1. The project involves multiple department actions.

2. The project may be in conflict with local, state or federal environmental policies.

3. The project may set precedent for reducing or limiting environmental protection.

4. The project may result in deleterious effects over large geographic areas.

5. The project may result in long-term deleterious effects that are prohibitively difficult or expensive to reverse.

6. The project may result in deleterious effects on especially important, critical, or sensitive environmental resources.

7. The project involves broad public controversy.

8. The project may result in substantial risk to human life, health, or safety.

Legislative appetite

Farms are small businesses in the State of Wisconsin. Essentially the state legislature has never had the appetite to enact stricter laws which could be seen as “unfriendly to farm businesses” or which impose greater regulatory requirements. It has been a fundamentally unpopular approach, that was super-sized during Governor Scott Walker’s ‘Wisconsin is Open for Business’ tenure in the Governor’s office.

“If we’re going to deny a permit, we have to have a solid reason within the law to do so, or else the decision will face legal challenges,” Uvaas said. “Post Act 21, we have to make sure that all of our decisions are clear in code.”

Act 21, enacted by the Wisconsin State Legislature in 2011, significantly changes how State of Wisconsin administrative rules are created. Among other things, it narrowed state agencies’ rulemaking authority, and gave the governor new powers to approve or prevent the adoption of rules.
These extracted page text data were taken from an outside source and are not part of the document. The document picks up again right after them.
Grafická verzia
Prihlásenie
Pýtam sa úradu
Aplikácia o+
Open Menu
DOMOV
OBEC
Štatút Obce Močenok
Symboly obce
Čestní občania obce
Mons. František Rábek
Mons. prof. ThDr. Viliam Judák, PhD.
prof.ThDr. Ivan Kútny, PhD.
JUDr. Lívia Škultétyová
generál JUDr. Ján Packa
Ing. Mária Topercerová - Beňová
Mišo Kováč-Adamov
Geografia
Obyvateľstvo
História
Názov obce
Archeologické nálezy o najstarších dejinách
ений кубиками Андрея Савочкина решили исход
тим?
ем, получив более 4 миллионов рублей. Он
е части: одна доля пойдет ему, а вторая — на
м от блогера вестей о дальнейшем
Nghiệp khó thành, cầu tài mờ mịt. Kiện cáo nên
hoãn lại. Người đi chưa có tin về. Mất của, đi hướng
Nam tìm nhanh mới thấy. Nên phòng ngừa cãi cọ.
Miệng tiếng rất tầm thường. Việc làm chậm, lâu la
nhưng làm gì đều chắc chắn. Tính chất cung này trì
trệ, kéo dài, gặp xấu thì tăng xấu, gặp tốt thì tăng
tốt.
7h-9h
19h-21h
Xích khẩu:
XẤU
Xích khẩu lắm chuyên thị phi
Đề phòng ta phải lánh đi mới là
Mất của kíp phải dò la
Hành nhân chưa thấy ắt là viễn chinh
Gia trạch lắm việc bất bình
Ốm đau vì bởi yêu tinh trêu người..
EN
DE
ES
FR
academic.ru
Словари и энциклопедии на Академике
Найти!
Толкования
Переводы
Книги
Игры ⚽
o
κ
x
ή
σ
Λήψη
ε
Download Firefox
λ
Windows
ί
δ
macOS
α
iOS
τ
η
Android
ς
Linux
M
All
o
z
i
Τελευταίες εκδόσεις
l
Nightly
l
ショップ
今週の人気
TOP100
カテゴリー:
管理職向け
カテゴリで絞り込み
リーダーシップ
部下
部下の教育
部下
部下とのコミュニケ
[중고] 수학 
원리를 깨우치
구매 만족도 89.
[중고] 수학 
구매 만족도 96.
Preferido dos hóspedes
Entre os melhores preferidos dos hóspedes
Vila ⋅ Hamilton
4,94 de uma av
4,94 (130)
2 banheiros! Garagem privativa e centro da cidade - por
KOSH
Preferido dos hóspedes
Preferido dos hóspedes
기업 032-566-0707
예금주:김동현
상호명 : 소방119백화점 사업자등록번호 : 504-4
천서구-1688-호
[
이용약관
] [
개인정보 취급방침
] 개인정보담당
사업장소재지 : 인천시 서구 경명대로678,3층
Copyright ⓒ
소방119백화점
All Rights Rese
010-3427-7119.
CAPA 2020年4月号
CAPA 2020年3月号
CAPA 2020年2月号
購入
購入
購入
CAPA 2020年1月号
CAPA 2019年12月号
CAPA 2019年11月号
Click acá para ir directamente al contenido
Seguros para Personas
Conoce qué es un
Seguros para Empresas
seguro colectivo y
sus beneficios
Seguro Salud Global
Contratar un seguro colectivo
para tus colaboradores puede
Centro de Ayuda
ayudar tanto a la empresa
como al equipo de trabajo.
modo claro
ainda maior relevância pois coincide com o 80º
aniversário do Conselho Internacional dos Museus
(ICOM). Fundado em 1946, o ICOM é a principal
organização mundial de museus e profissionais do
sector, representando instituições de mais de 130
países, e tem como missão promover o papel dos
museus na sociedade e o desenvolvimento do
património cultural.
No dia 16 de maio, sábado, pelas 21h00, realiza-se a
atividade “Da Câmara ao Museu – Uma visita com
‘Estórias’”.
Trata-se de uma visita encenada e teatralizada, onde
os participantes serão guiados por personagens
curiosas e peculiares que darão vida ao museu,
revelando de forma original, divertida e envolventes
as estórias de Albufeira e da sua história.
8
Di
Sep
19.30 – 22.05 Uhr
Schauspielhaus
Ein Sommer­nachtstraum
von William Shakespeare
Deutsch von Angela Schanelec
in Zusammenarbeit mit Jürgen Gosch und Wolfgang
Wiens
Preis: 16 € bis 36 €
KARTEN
One of the results of the passage of Act 21 is that state agencies are limited to authority that is explicitly conferred by the state legislature via statute.

Babcock permit

Uvaas explained to the Independent Scout in an interview that what is currently at stake in the reissuance is the department’s ability to gather the data it needs to be able to take steps to enforce drinking water standards.

“With the proposed permit, we have stipulated that there will be up-gradient wells at some of the sites of liquid manure application, and also new wells that are down-gradient from the facility,” Uvaas pointed out. “Currently, the monitoring wells in place are showing that water entering the property is more polluted than water leaving the property, putting the department in an uncertain enforcement position.”

Uvaas explained that groundwater flows very slowly underground, and measuring at locations “up gradient” or above where water flows onto the property, where the CAFO is spreading liquid manure, will show if their own practices are the reason for the elevated levels coming onto the property.

When queried about whether this situation was being debated by employees higher up in the WDNR, Uvaas explained that to his knowledge it has only been “the feet in the field” who have worked on this permit. In addition to Uvaas, this would include hydrogeologist Bill Phelps, and another regional staff person from the southwest area of the state.
“Prior to the adoption of the Clean Water Act and the WPDES permitting system, it was much harder for the DNR to enforce clean water standards,” Uvaas told the Independent Scout in an interview. “We would have had to demonstrate environmental damage, which is much harder to do than to demonstrate violations of the design or performance standards in the permit.”